#### To-do item
Look through the records below and collect all lines that hold the string "rover".

Items from a dataset
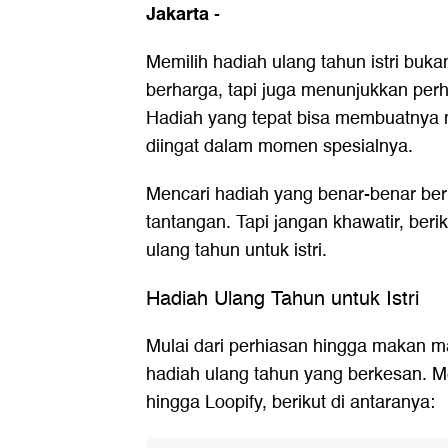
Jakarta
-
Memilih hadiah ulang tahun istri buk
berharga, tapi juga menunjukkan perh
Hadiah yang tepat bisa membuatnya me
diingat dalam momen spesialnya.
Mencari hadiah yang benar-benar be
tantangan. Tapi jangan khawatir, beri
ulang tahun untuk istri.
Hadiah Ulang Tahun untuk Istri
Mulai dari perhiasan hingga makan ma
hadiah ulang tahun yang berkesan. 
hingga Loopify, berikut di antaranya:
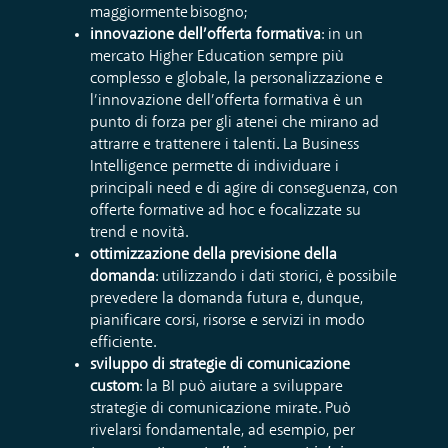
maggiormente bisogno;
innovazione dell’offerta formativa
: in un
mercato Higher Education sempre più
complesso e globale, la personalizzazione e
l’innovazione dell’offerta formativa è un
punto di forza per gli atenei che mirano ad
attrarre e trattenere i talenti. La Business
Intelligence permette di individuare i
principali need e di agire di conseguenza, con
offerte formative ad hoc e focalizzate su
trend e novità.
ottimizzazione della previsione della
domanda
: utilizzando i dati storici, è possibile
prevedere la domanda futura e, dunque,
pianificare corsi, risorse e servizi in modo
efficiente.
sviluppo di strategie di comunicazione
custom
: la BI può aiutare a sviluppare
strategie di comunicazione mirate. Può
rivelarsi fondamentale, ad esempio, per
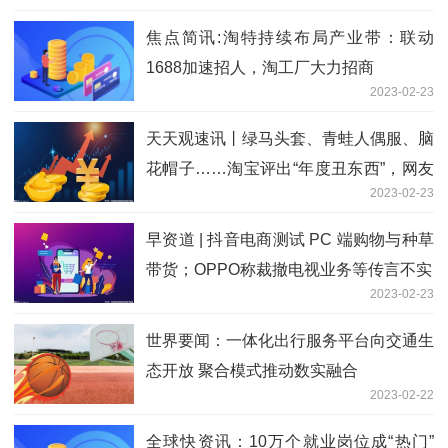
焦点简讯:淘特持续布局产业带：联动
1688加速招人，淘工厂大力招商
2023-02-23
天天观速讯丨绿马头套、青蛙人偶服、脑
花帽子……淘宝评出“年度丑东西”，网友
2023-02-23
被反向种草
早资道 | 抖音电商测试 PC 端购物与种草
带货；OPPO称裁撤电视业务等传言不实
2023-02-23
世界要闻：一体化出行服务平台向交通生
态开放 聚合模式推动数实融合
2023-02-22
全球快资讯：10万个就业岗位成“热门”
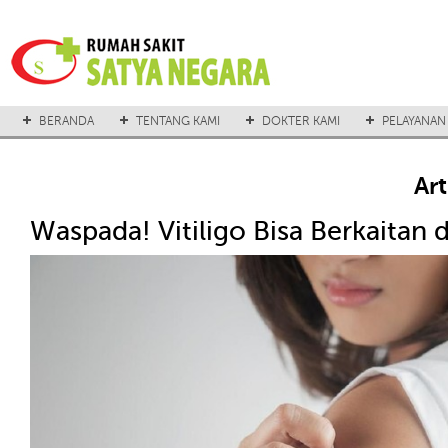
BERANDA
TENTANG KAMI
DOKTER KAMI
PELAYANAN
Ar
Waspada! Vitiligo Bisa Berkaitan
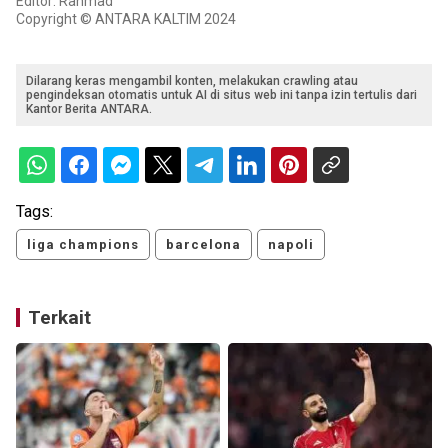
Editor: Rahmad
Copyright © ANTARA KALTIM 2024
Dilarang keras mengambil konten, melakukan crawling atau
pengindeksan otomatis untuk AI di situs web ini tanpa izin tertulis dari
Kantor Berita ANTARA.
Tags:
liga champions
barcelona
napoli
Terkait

...

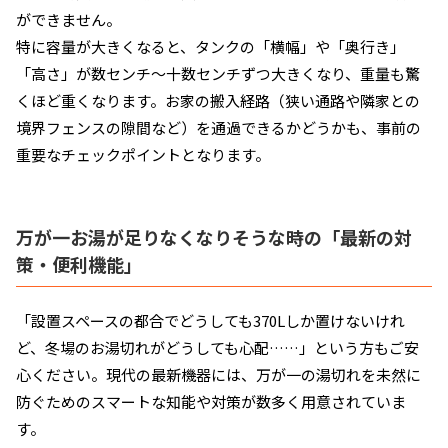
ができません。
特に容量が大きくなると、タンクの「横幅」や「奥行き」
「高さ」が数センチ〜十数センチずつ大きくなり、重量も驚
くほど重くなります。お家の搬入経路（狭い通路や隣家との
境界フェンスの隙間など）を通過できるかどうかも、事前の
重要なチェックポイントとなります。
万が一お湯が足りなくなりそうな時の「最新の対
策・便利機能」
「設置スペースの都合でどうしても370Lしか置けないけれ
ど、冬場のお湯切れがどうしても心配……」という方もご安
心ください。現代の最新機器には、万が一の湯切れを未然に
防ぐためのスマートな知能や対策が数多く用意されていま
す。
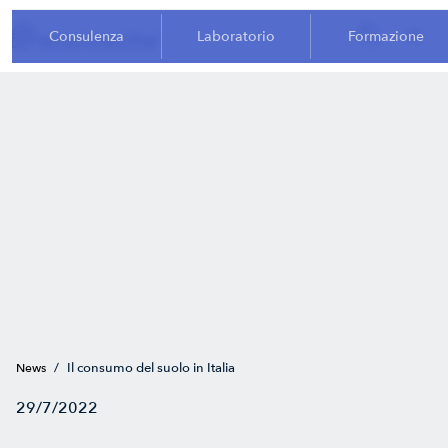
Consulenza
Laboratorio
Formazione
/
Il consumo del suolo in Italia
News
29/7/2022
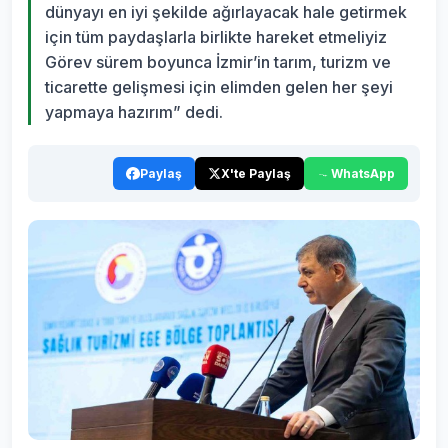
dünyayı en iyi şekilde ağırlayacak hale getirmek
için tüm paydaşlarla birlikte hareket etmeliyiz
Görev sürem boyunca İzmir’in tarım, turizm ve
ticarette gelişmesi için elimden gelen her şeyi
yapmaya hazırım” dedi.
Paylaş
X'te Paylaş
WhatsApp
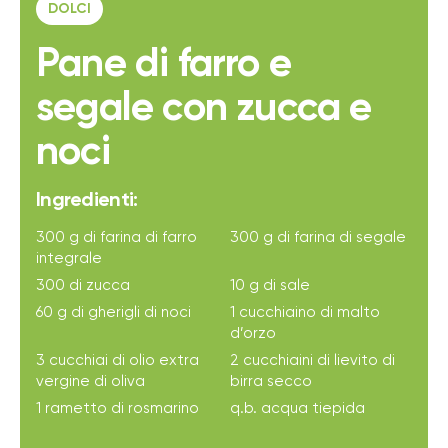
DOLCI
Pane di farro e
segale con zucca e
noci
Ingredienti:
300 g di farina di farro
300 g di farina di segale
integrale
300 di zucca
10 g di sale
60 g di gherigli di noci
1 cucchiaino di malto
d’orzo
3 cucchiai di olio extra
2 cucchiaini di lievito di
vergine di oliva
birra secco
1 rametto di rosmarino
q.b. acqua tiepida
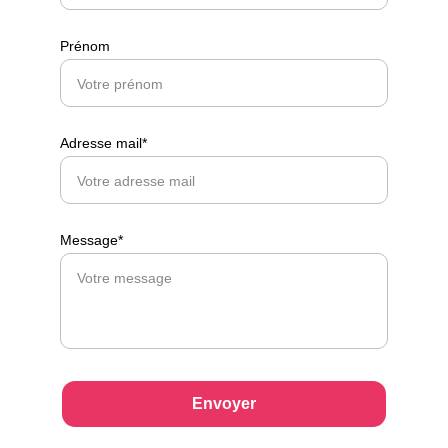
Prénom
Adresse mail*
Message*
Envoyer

==

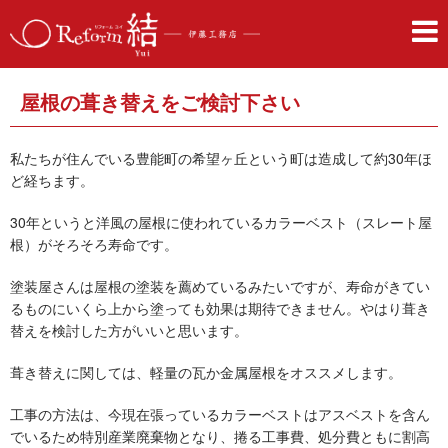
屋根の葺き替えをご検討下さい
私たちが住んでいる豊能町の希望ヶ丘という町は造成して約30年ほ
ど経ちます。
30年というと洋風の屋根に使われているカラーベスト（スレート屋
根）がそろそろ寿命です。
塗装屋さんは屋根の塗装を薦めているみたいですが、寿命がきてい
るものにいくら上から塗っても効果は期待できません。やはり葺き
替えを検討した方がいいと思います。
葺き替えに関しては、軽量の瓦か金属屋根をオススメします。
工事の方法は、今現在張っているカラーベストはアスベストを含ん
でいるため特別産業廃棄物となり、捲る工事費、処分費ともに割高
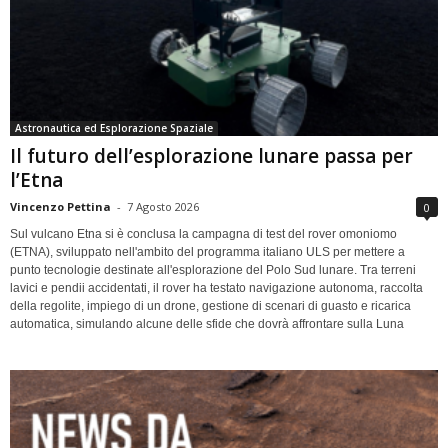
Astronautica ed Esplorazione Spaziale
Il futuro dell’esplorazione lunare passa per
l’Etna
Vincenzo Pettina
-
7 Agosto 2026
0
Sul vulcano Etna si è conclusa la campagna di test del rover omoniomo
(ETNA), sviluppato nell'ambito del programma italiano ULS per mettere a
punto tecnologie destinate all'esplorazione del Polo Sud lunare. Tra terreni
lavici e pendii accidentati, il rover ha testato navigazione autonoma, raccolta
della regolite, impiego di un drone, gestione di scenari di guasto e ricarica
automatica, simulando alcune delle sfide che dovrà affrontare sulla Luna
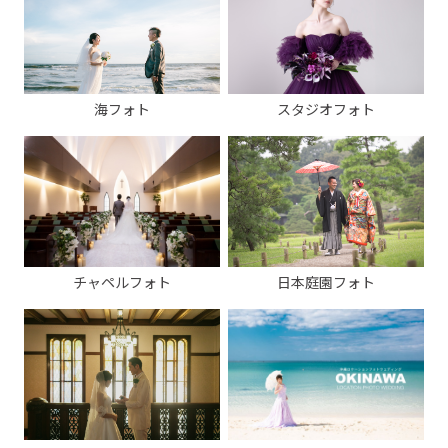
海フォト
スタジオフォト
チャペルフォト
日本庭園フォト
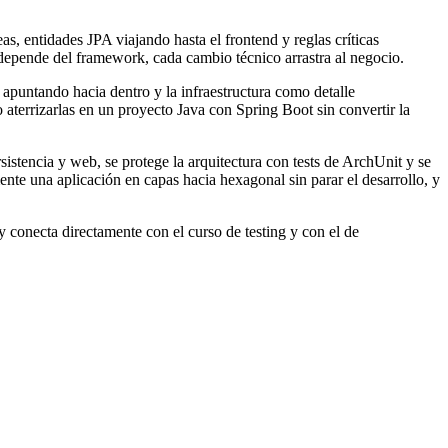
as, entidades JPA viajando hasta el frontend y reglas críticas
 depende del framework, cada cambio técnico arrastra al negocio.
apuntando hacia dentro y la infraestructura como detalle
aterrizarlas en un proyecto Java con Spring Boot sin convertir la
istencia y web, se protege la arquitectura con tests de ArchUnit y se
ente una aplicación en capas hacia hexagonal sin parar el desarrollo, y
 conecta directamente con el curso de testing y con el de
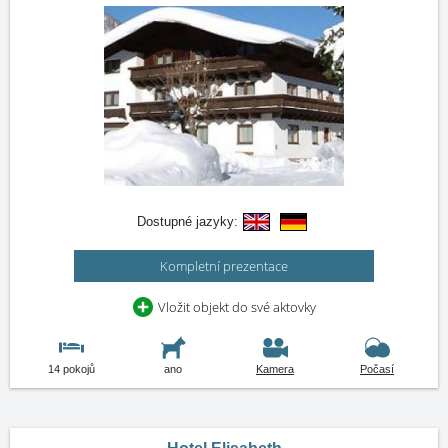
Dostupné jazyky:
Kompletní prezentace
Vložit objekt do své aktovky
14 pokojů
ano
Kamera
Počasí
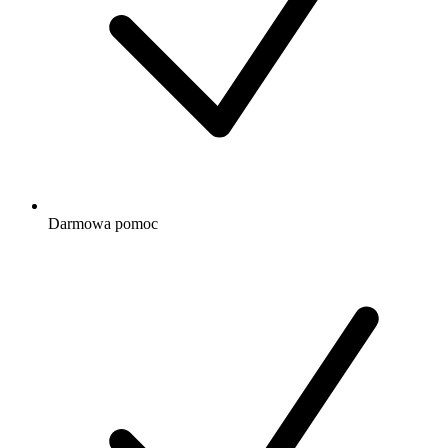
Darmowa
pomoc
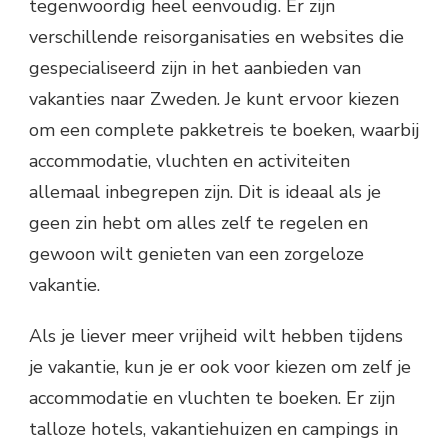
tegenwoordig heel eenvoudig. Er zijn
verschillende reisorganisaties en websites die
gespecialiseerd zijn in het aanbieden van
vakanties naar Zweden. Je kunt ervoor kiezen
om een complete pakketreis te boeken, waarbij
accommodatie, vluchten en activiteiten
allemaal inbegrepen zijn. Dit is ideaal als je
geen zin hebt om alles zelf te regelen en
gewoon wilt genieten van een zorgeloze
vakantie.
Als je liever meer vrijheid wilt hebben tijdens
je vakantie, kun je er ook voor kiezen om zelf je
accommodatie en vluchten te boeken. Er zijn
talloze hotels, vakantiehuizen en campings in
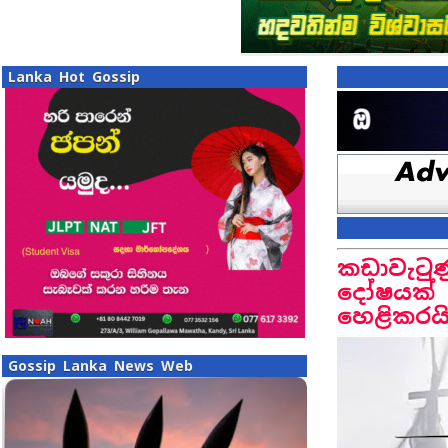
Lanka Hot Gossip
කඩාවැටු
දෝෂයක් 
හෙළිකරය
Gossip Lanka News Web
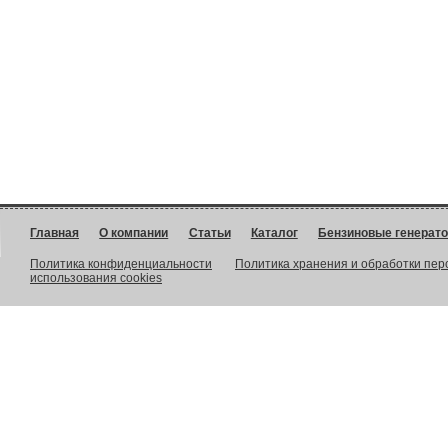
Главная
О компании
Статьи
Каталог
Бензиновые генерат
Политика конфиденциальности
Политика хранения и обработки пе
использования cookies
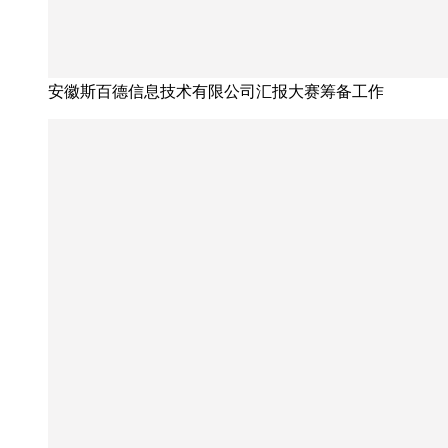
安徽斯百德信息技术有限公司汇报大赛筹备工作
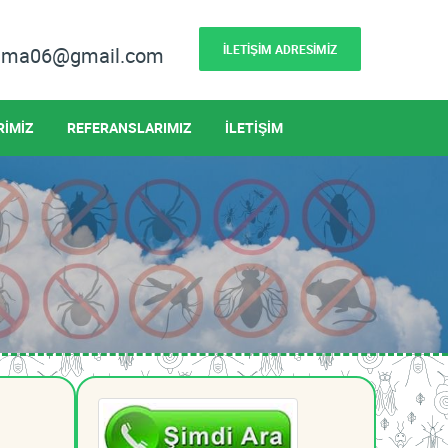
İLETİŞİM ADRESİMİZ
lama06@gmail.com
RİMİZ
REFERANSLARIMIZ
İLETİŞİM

#### Task result
Sul vulcano Etna si è conclusa la campagna di test del rover omoniomo
lavici e pendii accidentati, il rover ha testato navigazione autonoma, raccolta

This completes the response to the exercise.